LOCAL VIEW –The Last Brown Day–

Sometimes my focus is too much upon the oncoming, and I miss what I am surrounded by. I am like the driver of a car, wisely focusing on the road ahead but a bit oblivious of the view beside me. This is all well and good until you become oblivious of the person beside you.

I recently heard a story about an old man and old woman driving together in one of those old pick-up trucks with bench front seats. They sat so far apart that the old lady’s forehead was actually resting against the coolness of the passenger side window. In front of them was a battered pick-up truck of the same year and make, but in it was a young couple obviously very much in love; the young lady’s head was resting on the young man’s shoulder. They were driving so slowly the older couple’s truck caught up, and as they did the old lady looked forward and then she sat up, turned to her husband, and reproachfully said, “We used to drive like that. What happened to us?” The old man glanced at her with a wry smile and said, “I haven’t moved.”

As Thanksgiving approached this year I looked forward to two things that to a degree were in conflict; a reunion of family, including new babies and new partners, and the first big snowstorm of the year, which was a glorified warm front but promised to dump a foot of snow all at once.

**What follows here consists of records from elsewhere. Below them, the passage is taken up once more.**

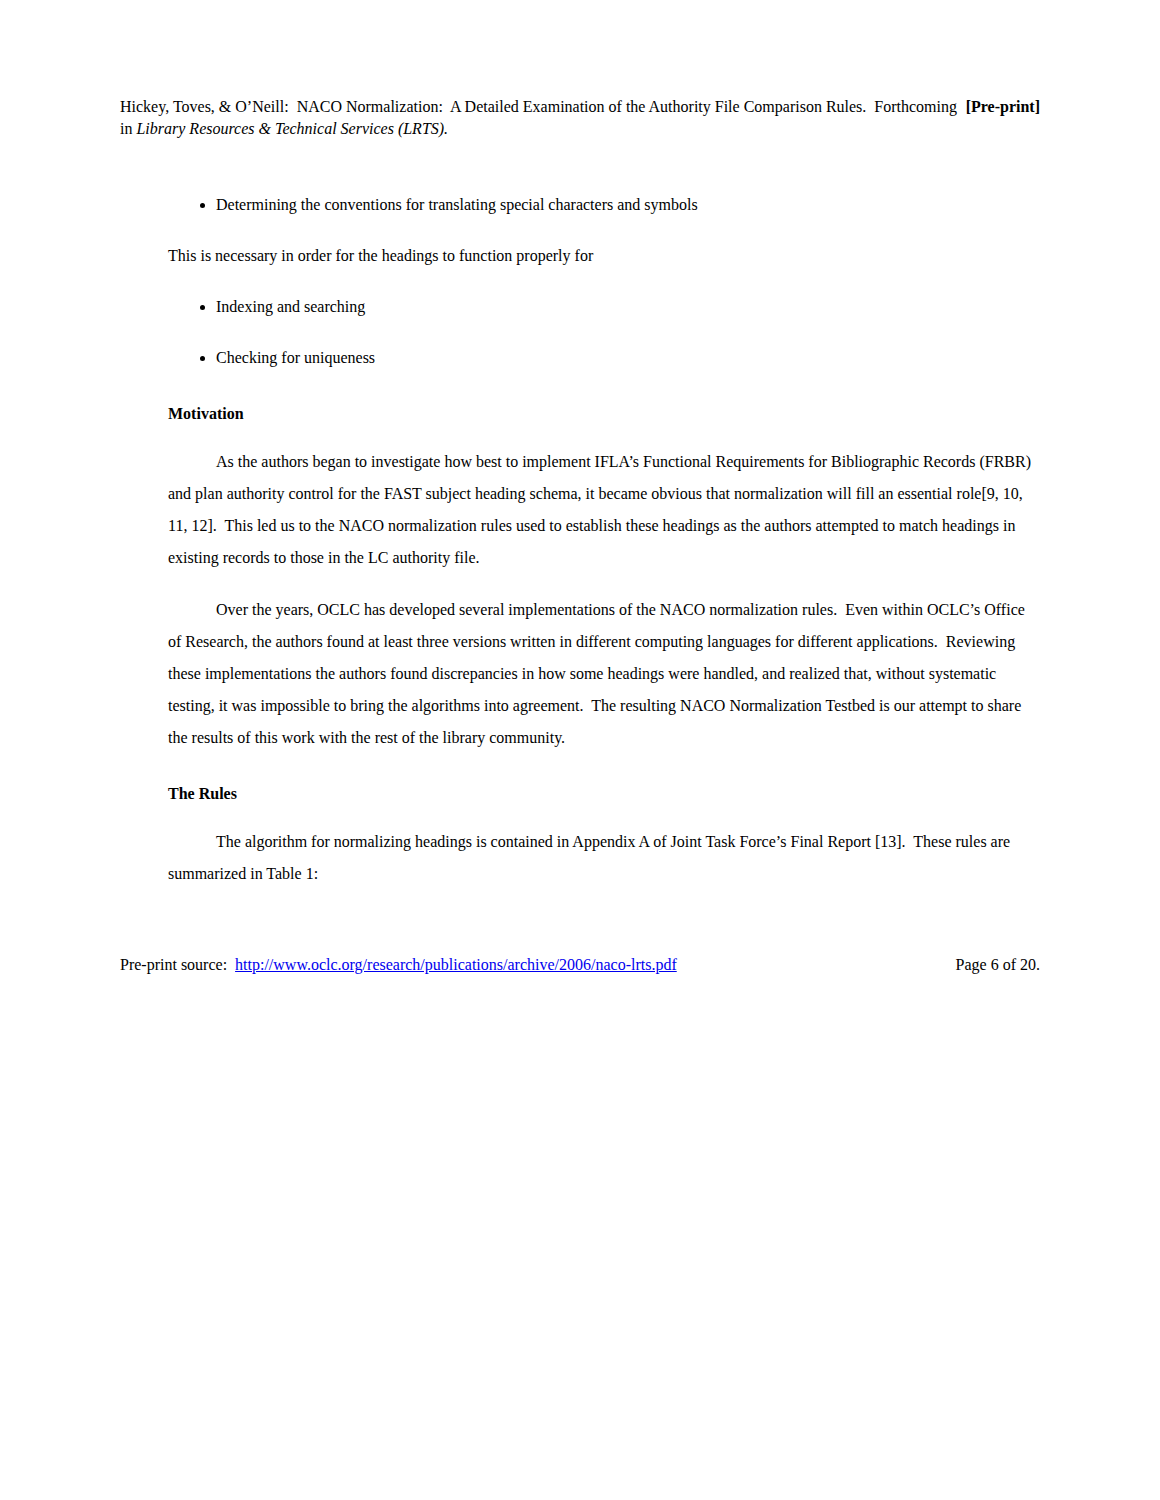[Pre-print] Hickey, Toves, & O’Neill: NACO Normalization: A Detailed Examination of the Authority File Comparison Rules. Forthcoming in Library Resources & Technical Services (LRTS).
Determining the conventions for translating special characters and symbols
This is necessary in order for the headings to function properly for
Indexing and searching
Checking for uniqueness
Motivation
As the authors began to investigate how best to implement IFLA’s Functional Requirements for Bibliographic Records (FRBR) and plan authority control for the FAST subject heading schema, it became obvious that normalization will fill an essential role[9, 10, 11, 12]. This led us to the NACO normalization rules used to establish these headings as the authors attempted to match headings in existing records to those in the LC authority file.
Over the years, OCLC has developed several implementations of the NACO normalization rules. Even within OCLC’s Office of Research, the authors found at least three versions written in different computing languages for different applications. Reviewing these implementations the authors found discrepancies in how some headings were handled, and realized that, without systematic testing, it was impossible to bring the algorithms into agreement. The resulting NACO Normalization Testbed is our attempt to share the results of this work with the rest of the library community.
The Rules
The algorithm for normalizing headings is contained in Appendix A of Joint Task Force’s Final Report [13]. These rules are summarized in Table 1:
Pre-print source: http://www.oclc.org/research/publications/archive/2006/naco-lrts.pdf Page 6 of 20.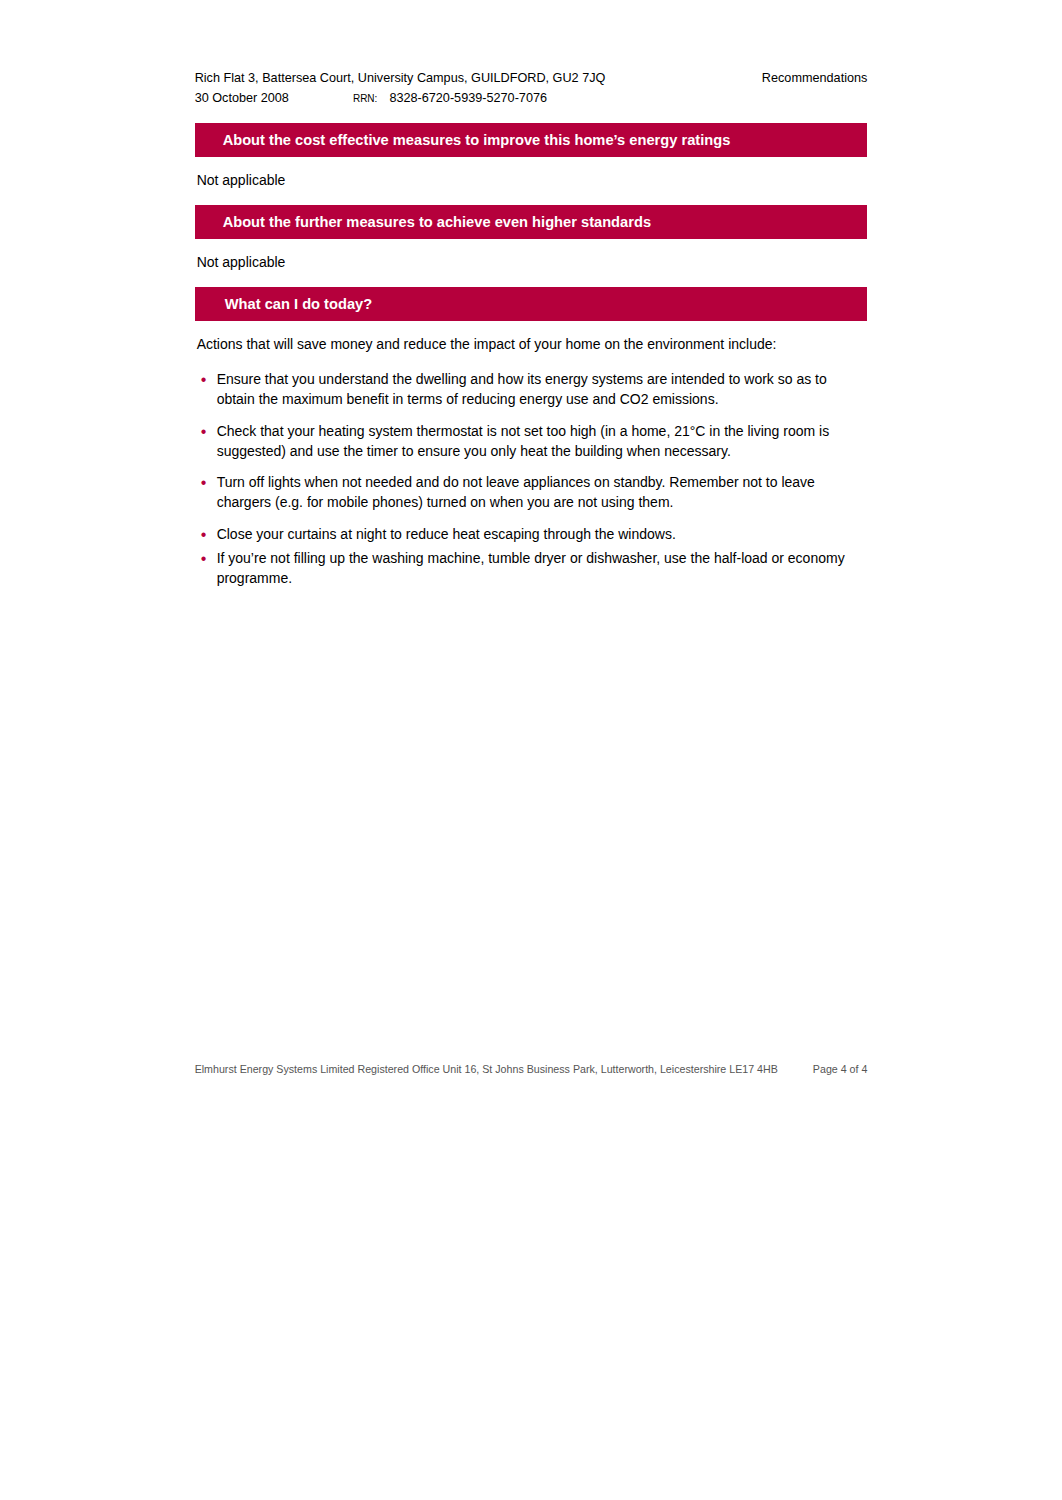Rich Flat 3, Battersea Court, University Campus, GUILDFORD, GU2 7JQ
30 October 2008 RRN: 8328-6720-5939-5270-7076
Recommendations
About the cost effective measures to improve this home’s energy ratings
Not applicable
About the further measures to achieve even higher standards
Not applicable
What can I do today?
Actions that will save money and reduce the impact of your home on the environment include:
Ensure that you understand the dwelling and how its energy systems are intended to work so as to obtain the maximum benefit in terms of reducing energy use and CO2 emissions.
Check that your heating system thermostat is not set too high (in a home, 21°C in the living room is suggested) and use the timer to ensure you only heat the building when necessary.
Turn off lights when not needed and do not leave appliances on standby. Remember not to leave chargers (e.g. for mobile phones) turned on when you are not using them.
Close your curtains at night to reduce heat escaping through the windows.
If you’re not filling up the washing machine, tumble dryer or dishwasher, use the half-load or economy programme.
Elmhurst Energy Systems Limited Registered Office Unit 16, St Johns Business Park, Lutterworth, Leicestershire LE17 4HB
Page 4 of 4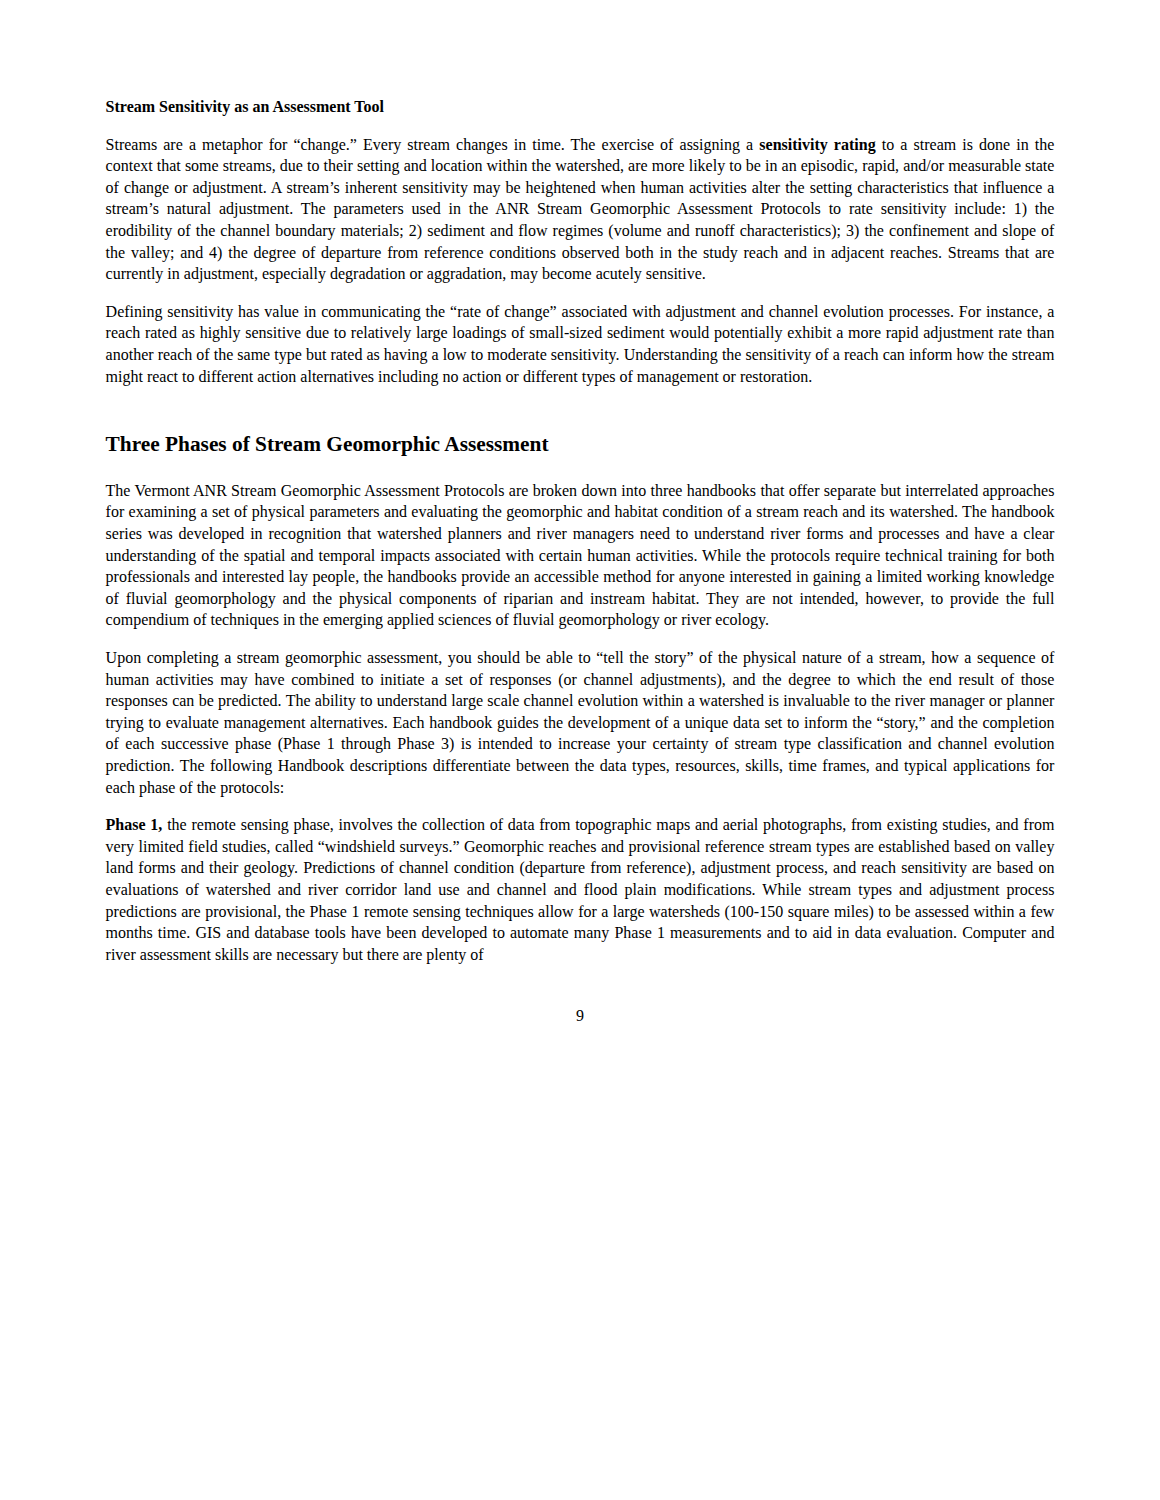Stream Sensitivity as an Assessment Tool
Streams are a metaphor for “change.” Every stream changes in time. The exercise of assigning a sensitivity rating to a stream is done in the context that some streams, due to their setting and location within the watershed, are more likely to be in an episodic, rapid, and/or measurable state of change or adjustment. A stream’s inherent sensitivity may be heightened when human activities alter the setting characteristics that influence a stream’s natural adjustment. The parameters used in the ANR Stream Geomorphic Assessment Protocols to rate sensitivity include: 1) the erodibility of the channel boundary materials; 2) sediment and flow regimes (volume and runoff characteristics); 3) the confinement and slope of the valley; and 4) the degree of departure from reference conditions observed both in the study reach and in adjacent reaches. Streams that are currently in adjustment, especially degradation or aggradation, may become acutely sensitive.
Defining sensitivity has value in communicating the “rate of change” associated with adjustment and channel evolution processes. For instance, a reach rated as highly sensitive due to relatively large loadings of small-sized sediment would potentially exhibit a more rapid adjustment rate than another reach of the same type but rated as having a low to moderate sensitivity. Understanding the sensitivity of a reach can inform how the stream might react to different action alternatives including no action or different types of management or restoration.
Three Phases of Stream Geomorphic Assessment
The Vermont ANR Stream Geomorphic Assessment Protocols are broken down into three handbooks that offer separate but interrelated approaches for examining a set of physical parameters and evaluating the geomorphic and habitat condition of a stream reach and its watershed. The handbook series was developed in recognition that watershed planners and river managers need to understand river forms and processes and have a clear understanding of the spatial and temporal impacts associated with certain human activities. While the protocols require technical training for both professionals and interested lay people, the handbooks provide an accessible method for anyone interested in gaining a limited working knowledge of fluvial geomorphology and the physical components of riparian and instream habitat. They are not intended, however, to provide the full compendium of techniques in the emerging applied sciences of fluvial geomorphology or river ecology.
Upon completing a stream geomorphic assessment, you should be able to “tell the story” of the physical nature of a stream, how a sequence of human activities may have combined to initiate a set of responses (or channel adjustments), and the degree to which the end result of those responses can be predicted. The ability to understand large scale channel evolution within a watershed is invaluable to the river manager or planner trying to evaluate management alternatives. Each handbook guides the development of a unique data set to inform the “story,” and the completion of each successive phase (Phase 1 through Phase 3) is intended to increase your certainty of stream type classification and channel evolution prediction. The following Handbook descriptions differentiate between the data types, resources, skills, time frames, and typical applications for each phase of the protocols:
Phase 1, the remote sensing phase, involves the collection of data from topographic maps and aerial photographs, from existing studies, and from very limited field studies, called “windshield surveys.” Geomorphic reaches and provisional reference stream types are established based on valley land forms and their geology. Predictions of channel condition (departure from reference), adjustment process, and reach sensitivity are based on evaluations of watershed and river corridor land use and channel and flood plain modifications. While stream types and adjustment process predictions are provisional, the Phase 1 remote sensing techniques allow for a large watersheds (100-150 square miles) to be assessed within a few months time. GIS and database tools have been developed to automate many Phase 1 measurements and to aid in data evaluation. Computer and river assessment skills are necessary but there are plenty of
9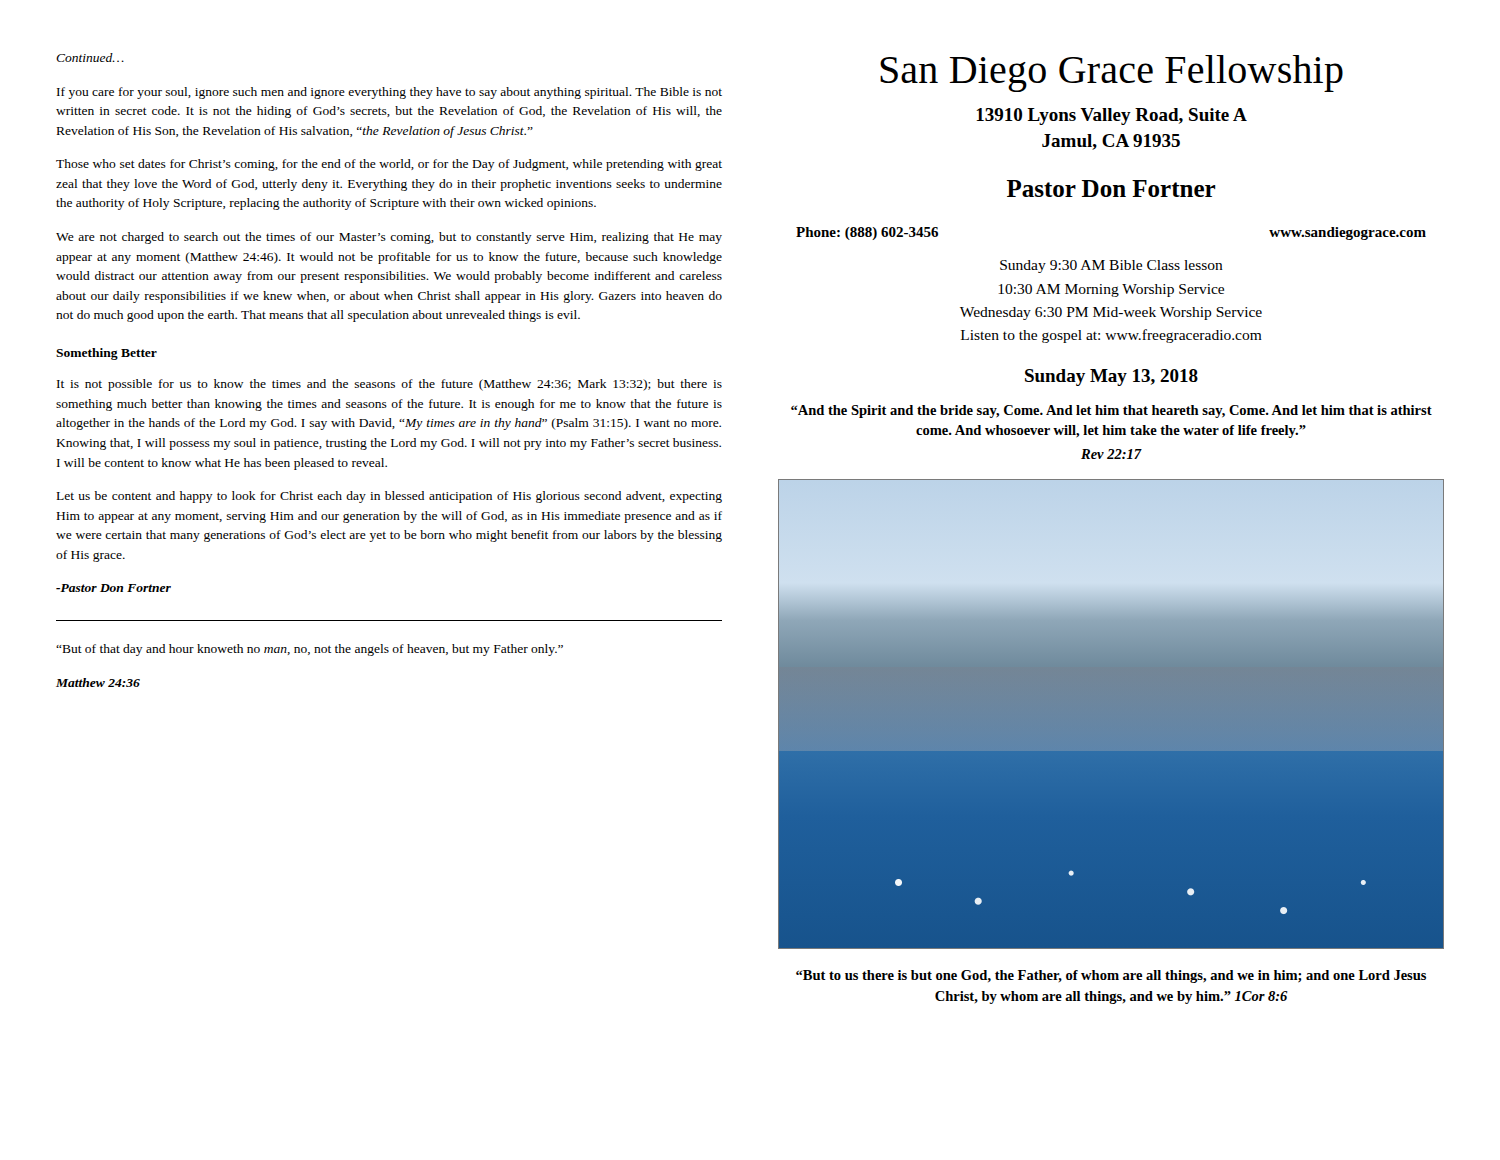Continued…
If you care for your soul, ignore such men and ignore everything they have to say about anything spiritual. The Bible is not written in secret code. It is not the hiding of God’s secrets, but the Revelation of God, the Revelation of His will, the Revelation of His Son, the Revelation of His salvation, “the Revelation of Jesus Christ.”
Those who set dates for Christ’s coming, for the end of the world, or for the Day of Judgment, while pretending with great zeal that they love the Word of God, utterly deny it. Everything they do in their prophetic inventions seeks to undermine the authority of Holy Scripture, replacing the authority of Scripture with their own wicked opinions.
We are not charged to search out the times of our Master’s coming, but to constantly serve Him, realizing that He may appear at any moment (Matthew 24:46). It would not be profitable for us to know the future, because such knowledge would distract our attention away from our present responsibilities. We would probably become indifferent and careless about our daily responsibilities if we knew when, or about when Christ shall appear in His glory. Gazers into heaven do not do much good upon the earth. That means that all speculation about unrevealed things is evil.
Something Better
It is not possible for us to know the times and the seasons of the future (Matthew 24:36; Mark 13:32); but there is something much better than knowing the times and seasons of the future. It is enough for me to know that the future is altogether in the hands of the Lord my God. I say with David, “My times are in thy hand” (Psalm 31:15). I want no more. Knowing that, I will possess my soul in patience, trusting the Lord my God. I will not pry into my Father’s secret business. I will be content to know what He has been pleased to reveal.
Let us be content and happy to look for Christ each day in blessed anticipation of His glorious second advent, expecting Him to appear at any moment, serving Him and our generation by the will of God, as in His immediate presence and as if we were certain that many generations of God’s elect are yet to be born who might benefit from our labors by the blessing of His grace.
-Pastor Don Fortner
“But of that day and hour knoweth no man, no, not the angels of heaven, but my Father only.”
Matthew 24:36
San Diego Grace Fellowship
13910 Lyons Valley Road, Suite A
Jamul, CA 91935
Pastor Don Fortner
Phone: (888) 602-3456 www.sandiegograce.com
Sunday 9:30 AM Bible Class lesson
10:30 AM Morning Worship Service
Wednesday 6:30 PM Mid-week Worship Service
Listen to the gospel at: www.freegraceradio.com
Sunday May 13, 2018
“And the Spirit and the bride say, Come. And let him that heareth say, Come. And let him that is athirst come. And whosoever will, let him take the water of life freely.” Rev 22:17
“But to us there is but one God, the Father, of whom are all things, and we in him; and one Lord Jesus Christ, by whom are all things, and we by him.” 1Cor 8:6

As the storm approached there were certain things I needed to attend to, such as making sure my snow-blower was running correctly after sitting idle all summer, and getting salt and a snow shovel out of storage and putting them on the porch. I noted the snow-blower’s carburetor was a bit fouled, and a sheer-pin on one blade needed replacing, and this necessitated a drive to a hardware store in the next town for a gasoline additive and a sheer-pin. This resulted in a, shall we say, “discussion” with my wife, because it seemed I might miss an hour of our reunion. What was more important, a sheer-pin or our own children? In the end things worked out, for I slipped away from our reunion and was back an hour later in such a manner that the chattering group hardly noticed I was gone, but beforehand it seemed worse than it was. I was not at all looking forward with relish, and anticipated trouble.

It was at this point, when my brains were working themselves into a tizzy, that I decided I needed to stop and smell the roses, though there were no roses to sniff. I was too focused on the oncoming snow and oncoming reunion, and was missing what was in the present tense. And what was that? It was not snow or a reunion. It was the last brown day before the landscape vanished under a blanket of white, perhaps for months; perhaps until April.

It didn’t take any extra time. I just took the time, as I walked from one chore to the next, to scuff through the leaves, and enjoy the rustling.

With holidays I nearly missed the last,
Brown day. It wasn’t on my Christmas list:
“The last, brown day.” Snow will make it be the past;
The white comes fast; the landscape’s kissed
By wool on trees and roads, but if a drift
Must block my path I wish a pile of leaves
To rustle through. The way sounds shift
From crisp to sift, from leaves to snow, just grieves
My heart, for I know snow is here to stay,
And therefore isn’t like the last, brown day.
Seize the moment, before it slips away.
Seize upon the last, brown day; in a kicking way
Rustle through leaves. Make life be play.
Rejoice all through the last, brown day.